Shares of General Motors (GM -0.91%) surged more than 10% this week after the largest U.S. automaker reported better than expected January sales in the U.S. and posted a Q4 profit that crushed analyst estimates.

GM Price Chart

GM Stock Price, data by YCharts.

That said, GM stock traded for more than $40 in early 2014 before a massive wave of recalls caused investors to flee the stock. Luckily, GM doesn't seem to have suffered much permanent damage from its recall woes, and the company is on track for strong earnings growth. This should help GM stock rebound and rise well beyond $40 in the next year or two. Let's take a deeper look at the some of the factors expected to drive this future growth.

North America drives profit growth
GM reported adjusted EPS of $1.19 for Q4, which easily exceeded the average analyst estimate of $0.83. Much of the earnings upside came from the North America region, which still produces the vast majority of GM's global earnings.

In Q4, EBIT-adjusted (GM's preferred measure of pretax income) rose about 17% at GM North America, reaching $2.21 billion. This earnings growth was driven by a combination of mix and pricing.

In this regard, GM is benefiting in a big way from the recent drop in gas prices. This has stimulated strong demand for highly profitable full-size pickups and large SUVs. In the full-size truck market, GM gained almost 5 points of retail market share last quarter, thanks to severe supply constraints at top rival Ford.

GM gained share in the profitable full-size truck market last year. Photo: General Motors.

Large SUVs have also been a point of strength for GM. In fact, the company now controls more than 75% of the U.S. market for large SUVs. GM picked a great time to launch new models in early 2014. With new products in the segment, GM is earning higher margins on each sale just as demand is rising.

Profit growth will take off in 2015
This strong profit momentum should continue in 2015, lifting GM stock further.
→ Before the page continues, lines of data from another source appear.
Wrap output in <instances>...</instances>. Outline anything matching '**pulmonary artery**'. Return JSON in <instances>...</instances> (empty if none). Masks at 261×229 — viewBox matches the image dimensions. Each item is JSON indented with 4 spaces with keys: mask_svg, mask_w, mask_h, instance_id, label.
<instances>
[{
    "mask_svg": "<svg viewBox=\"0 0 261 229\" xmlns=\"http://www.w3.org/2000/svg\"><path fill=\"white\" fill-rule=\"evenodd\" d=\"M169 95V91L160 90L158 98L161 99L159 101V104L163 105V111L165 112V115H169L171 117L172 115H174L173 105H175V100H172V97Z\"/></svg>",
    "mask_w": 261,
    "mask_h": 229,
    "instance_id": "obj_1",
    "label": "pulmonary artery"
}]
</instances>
GM's solid Q4 profit growth in North America came despite its wholesale volume dropping from 863,000 to 849,000 vehicles.

This reduction in wholesales was not the result of weak demand. Rather, in Q4 2013, GM North America's retail sales trailed wholesales by 79,000 units, meaning that dealers were accumulating inventory. By contrast, retail sales exceeded wholesales by 5,000 units last quarter.

Looking at the U.S. specifically, GM's inventory totaled 732,470 vehicles at the end of last month. That compares to inventory of 780,140 vehicles at the end of January 2014. This indicates that GM is better matching production with demand this year. Indeed, the company faced a significant inventory glut at this time last year.

GM's inventory is in much better position now than it was a year ago. Photo: The Motley Fool.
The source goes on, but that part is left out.